My Own Private West, by Hiroyuki Nakamura. Photo by Erin Tireses.

As in the works of John Irving, Nakamura reuses the metaphor of missing limbs as physical representations of mental inabilities.Annie Withdraws alludes to the great sharpshooter Annie Oakley and critiques the role of women in the male-dominated narrative of the American West. This is not a new critique of the myth, but again, the details of this painting argue the point in a fascinating manner. In Annie Withdraws, a handless woman holds forth a smoking gun like the body of Christ in a haunting reinterpretation of the Pieta. The woman has fired the gun despite lacking hands, and she has shot the face out of a figure who appears to be her husband. The cowboy husband is actually a cardboard cutout, yet he leaves a trail of blood, ostensibly from the injury. Annie’s distant, vacant gaze is reminiscent of the many protagonists from old Western movies who stare out at the frontiers before them, yet all the details around her re-infuse the look with a new set of chilling capabilities.

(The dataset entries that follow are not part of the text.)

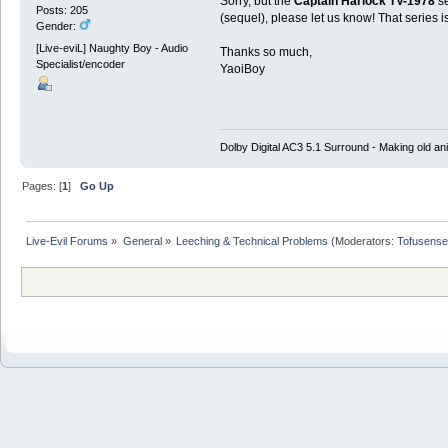
Sorry, but the
Captain Harlock TV-1978
se
Posts: 205
(sequel), please let us know! That series i
Gender:
[Live-eviL] Naughty Boy - Audio
Thanks so much,
Specialist/encoder
YaoiBoy
Dolby Digital AC3 5.1 Surround - Making old ani
Pages: [
1
]
Go Up
Live-Evil Forums
»
General
»
Leeching & Technical Problems
(Moderators:
Tofusense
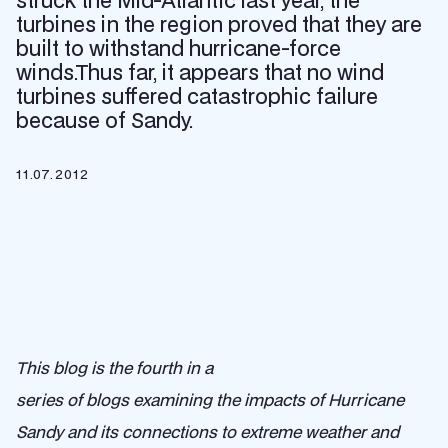
struck the Mid-Atlantic last year, the
turbines in the region proved that they are
built to withstand hurricane-force
winds.Thus far, it appears that no wind
turbines suffered catastrophic failure
because of Sandy.
11.07.2012
This blog is the fourth in a
series of blogs examining the impacts of Hurricane
Sandy and its connections to extreme weather and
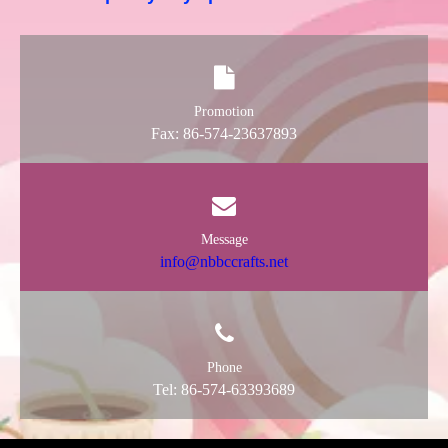
Promotion
Fax: 86-574-23637893
Message
info@nbbccrafts.net
Phone
Tel: 86-574-63393689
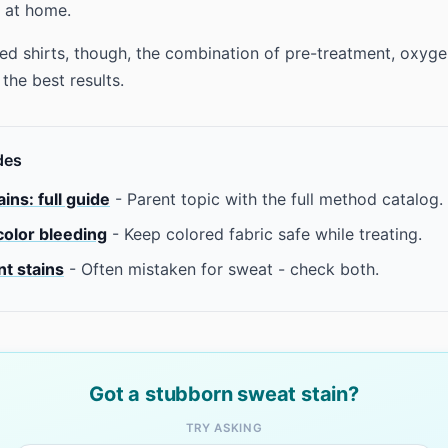
 at home.
ed shirts, though, the combination of pre-treatment, oxyge
the best results.
des
ins: full guide
- Parent topic with the full method catalog.
color bleeding
- Keep colored fabric safe while treating.
t stains
- Often mistaken for sweat - check both.
Got a stubborn sweat stain?
TRY ASKING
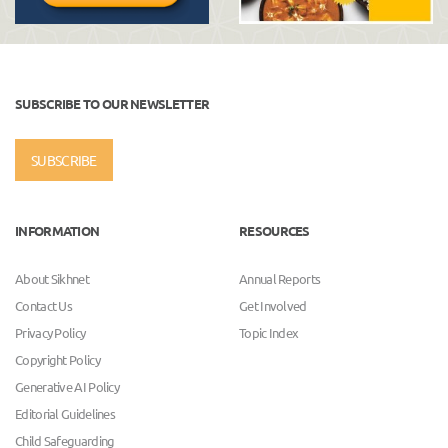
SUBSCRIBE TO OUR NEWSLETTER
SUBSCRIBE
INFORMATION
RESOURCES
About Sikhnet
Annual Reports
Contact Us
Get Involved
Privacy Policy
Topic Index
Copyright Policy
Generative AI Policy
Editorial Guidelines
Child Safeguarding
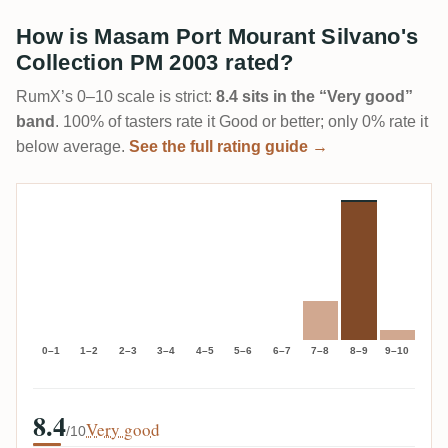
How is Masam Port Mourant Silvano's
Collection PM 2003 rated?
RumX’s 0–10 scale is strict:
8.4 sits in the “Very good”
band
. 100% of tasters rate it Good or better; only 0% rate it
below average.
See the full rating guide →
0–1
1–2
2–3
3–4
4–5
5–6
6–7
7–8
8–9
9–10
8.4
Very good
/10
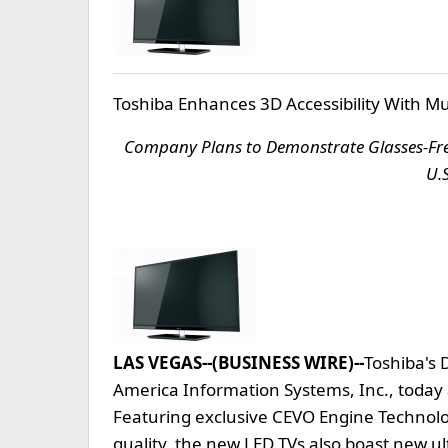
Toshiba Enhances 3D Accessibility With Mu
Company Plans to Demonstrate Glasses-Free
U.
LAS VEGAS--(BUSINESS WIRE)--
Toshiba's D
America Information Systems, Inc., today
Featuring exclusive CEVO Engine Technolo
quality, the new LED TVs also boast new u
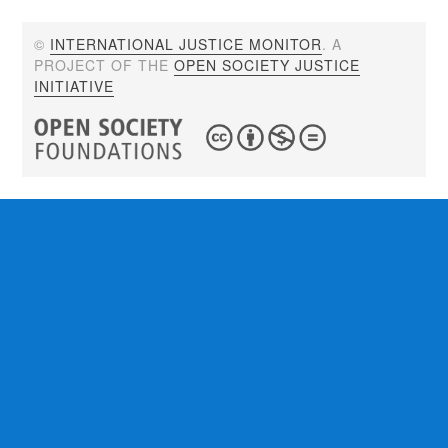
©
INTERNATIONAL JUSTICE MONITOR
. A
PROJECT OF THE
OPEN SOCIETY JUSTICE
INITIATIVE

Annie Withdraws, by Hiroyuki Nakamura. Photo by Erin Tireses.

All of the artists in “Here We Aren’t, So Quickly” tackle the challenge of depicting the human form, and in doing so, say something intriguing about being human. Each artist explores the nuanced relationship between figures and the spaces they inhabit, and in the process, unearths truths about our relationship with the spaces we inhabit. This relationship is often far more loaded with history, mythology, abstraction, and ideas of domesticity than we ever consider. The most successful pieces in this show remind us of this, and add new details to these old ideas. Meanwhile, by placing several such works next to each other, the show as a whole forces us to think even further. Two human forms blend together and fade into the background, challenging us to confront the idea of sharing space with another human being and maintaining our individuality; while a cowboy on the adjacent wall stands perfectly modeled except for his extremities, which flatten as he reaches for the landscape of the frontier.